Zudem kann die Politik zahlreiche Hebel aktivieren, um Energieeffizienzmaßnahmen zu unterstützen. Viele dieser Maßnahmen wirken sich zusätzlich zu den erzielbaren Spareffekten auch positiv auf Technologieentwicklung und Konjunktur in Deutschland aus.Einige interessante Ansatzpunkte sind:

  • Gesetzliche Rahmenbedingungen, die das Mieter-Vermieter-Dilemma lösen, könnten gewaltige Einsparpotenziale nutzen. Derzeit bestehen falsche Anreize für Vermieter, auf Energiesparmaßnahmen zu verzichten, da die Kosten von Energieineffizienz über die Nebenkosten von Mietern getragen werden. Ansatzpunkte liefern Anreize für die Finanzierung von Sanierungsmaßnahmen in Mietshäusern.
  • Die Einführung von Top-Runner-Programmen (d. h. den Verbrauch der effizientesten Geräte auf dem Markt zum Standard erheben, der zu einem bestimmten Zeitpunkt in der Zukunft erreicht werden muss) bei energieverbrauchenden Geräten würde ineffiziente Geräte vom Markt drängen und zu einem Innovationsschub im Effizienzbereich führen. In Japan wurde dieses Modell mit Erfolg eingesetzt.

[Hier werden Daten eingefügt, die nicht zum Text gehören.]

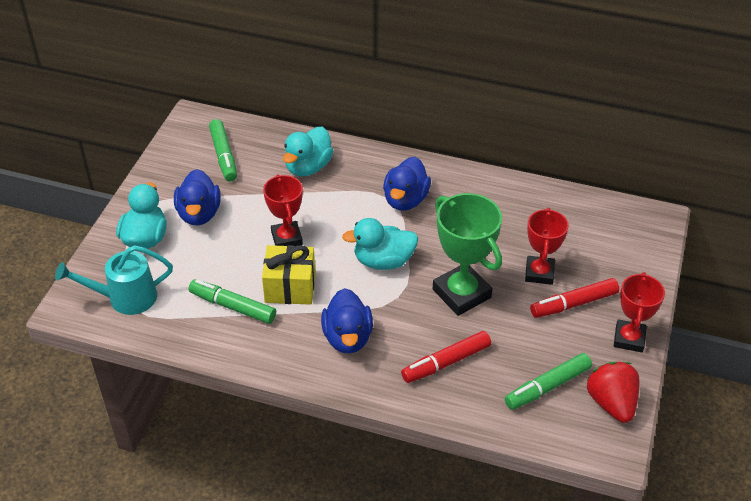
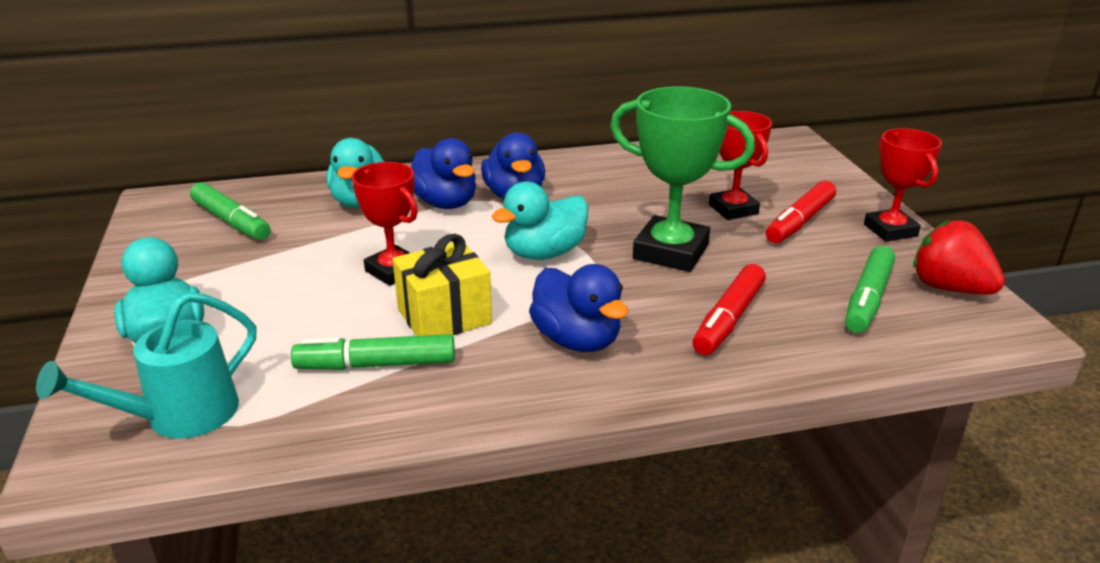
camera: 30 degrees left, 15 degrees down
(199, 214) = (238, 284): blue duck -> blue duck (445, 203)

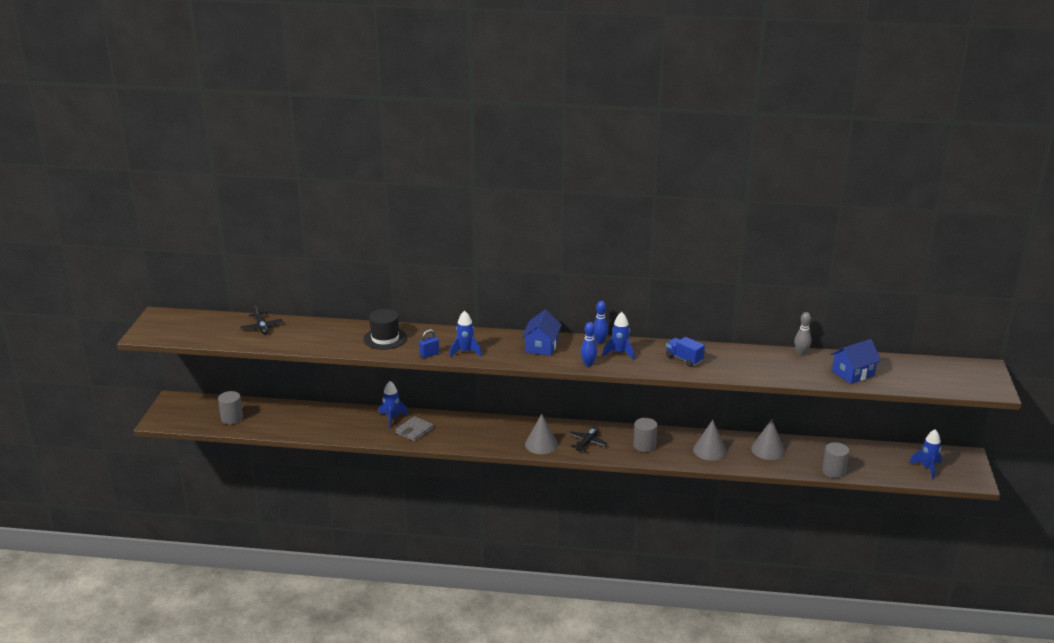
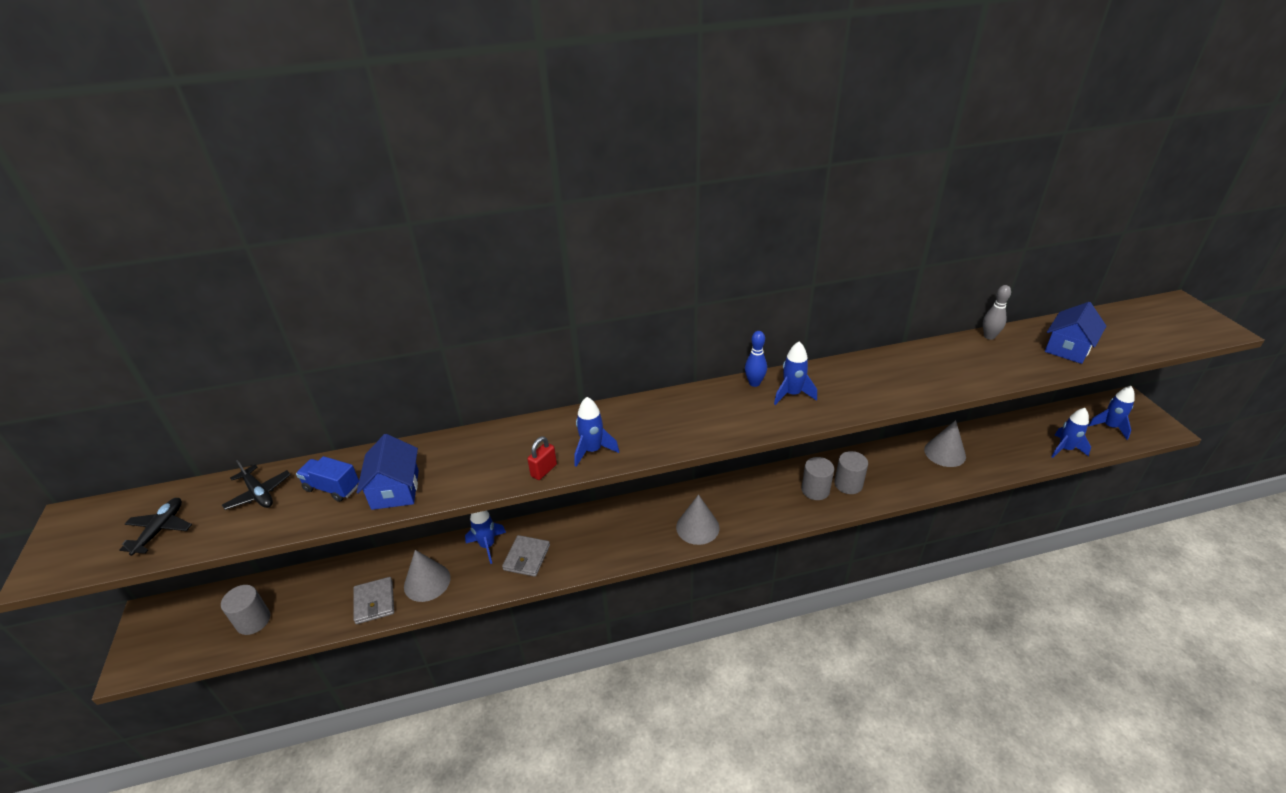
camera: 20 degrees left, 10 degrees up
(307, 428) = (374, 602): none -> grey wallet
(385, 338) = (464, 460): black hat -> none
(429, 354) = (544, 470): blue padlock -> red padlock
(541, 346) = (688, 411): blue house -> blue house (395, 489)
(587, 442) = (749, 506): black plane -> black plane (161, 529)
(588, 364) = (767, 423): blue bowling pin -> none
(684, 359) = (873, 381): blue truck -> blue truck (332, 488)
(709, 450) = (888, 473): grey cone -> grey cone (427, 582)
(833, 471) = (1031, 461): grey cylinder -> grey cylinder (848, 484)
(871, 471) = (1065, 449): none -> blue rocket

  • „Abwrackprämien” für alte, ineffiziente Elektrogeräte würden Verbraucher motivieren, alte Geräte abzugeben und neue, effiziente anzuschaffen. In einigen Regionen bieten Stadtwerke eine solche Prämie, sie sollte aber flächendeckend eingeführt und entsprechend beworben werden.
  • Energieberatungen von Unternehmen und Privathaushalten sollten kostenfrei und bundesweit – möglicherweise sogar verpflichtend, ähnlich dem TÜV – durchgeführt werden.

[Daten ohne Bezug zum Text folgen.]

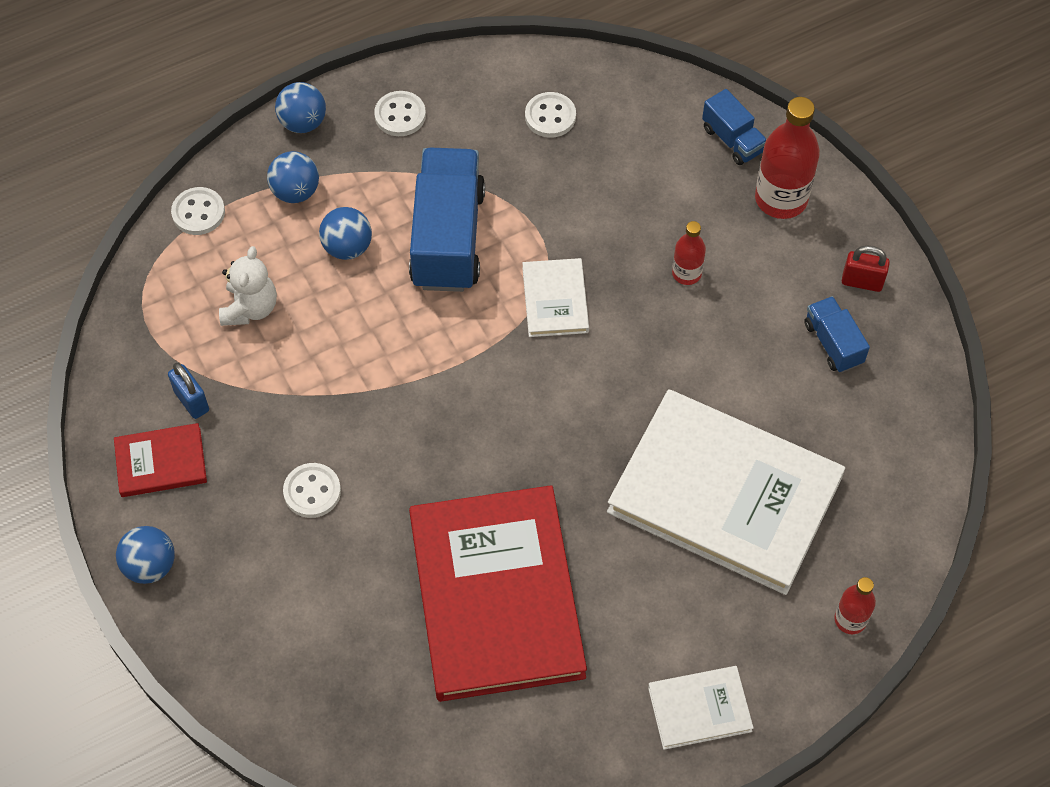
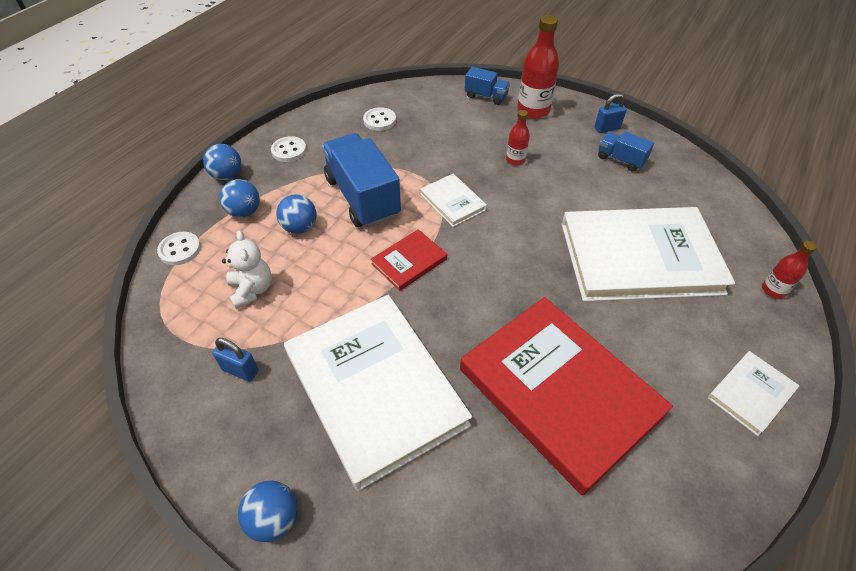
camera: 30 degrees left, 10 degrees down
(161, 462) = (239, 428): red book -> red book (409, 261)
(312, 491) = (375, 388): white button -> white book
(862, 282) = (607, 128): red padlock -> blue padlock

  • Zu guter Letzt kann auch der Staat selbst beim Energiesparen wesentlich mehr tun, beispielsweise durch eine nach Effizienzkriterien ausgerichtete öffentliche Beschaffung, durch intelligente Systeme für öffentliche Straßenbeleuchtung und Effizienzmaßnahmen plus Energiemanagement in öffentlichen Gebäuden.

Energiewende und Energieeffizienz

Die jüngst erweiterten Ausnahmegenehmigungen für energieintensive Betriebe bei der EEG-Umlage und der Ökosteuer sind als unökonomisches, deutliches zentralplanerisch gedachtes Politikversagen und die Außerkraftsetzung der Energiezielsetzungen zu werten. Ausnahmegenehmigungen fördern den Strukturerhalt und lähmen die Innovationskraft der Branche. Die Sicherung der Wettbewerbsfähigkeit deutscher Unternehmen kann unter Beibehaltung des richtigen Energiesparanreizes sehr viel besser dadurch erreicht werden, dass die Einnahmen aus EEG-Umlage und Ökosteuer einer Branche pro Arbeitsplatz rückerstattet werden. Damit ist die Steuer oder Umlage staatsneutral (der Staat erhält keine Einnahmen aus dieser Steuer) bzw. branchenneutral (die Branche wird insgesamt durch die Umlage netto betrachtet nicht belastet). Allerdings wird ein brancheninterner Wettbewerb in Gang gesetzt, möglichst energieeffizient zu sein, um netto weniger zahlen zu müssen und mehr Rückerstattung zu erhalten.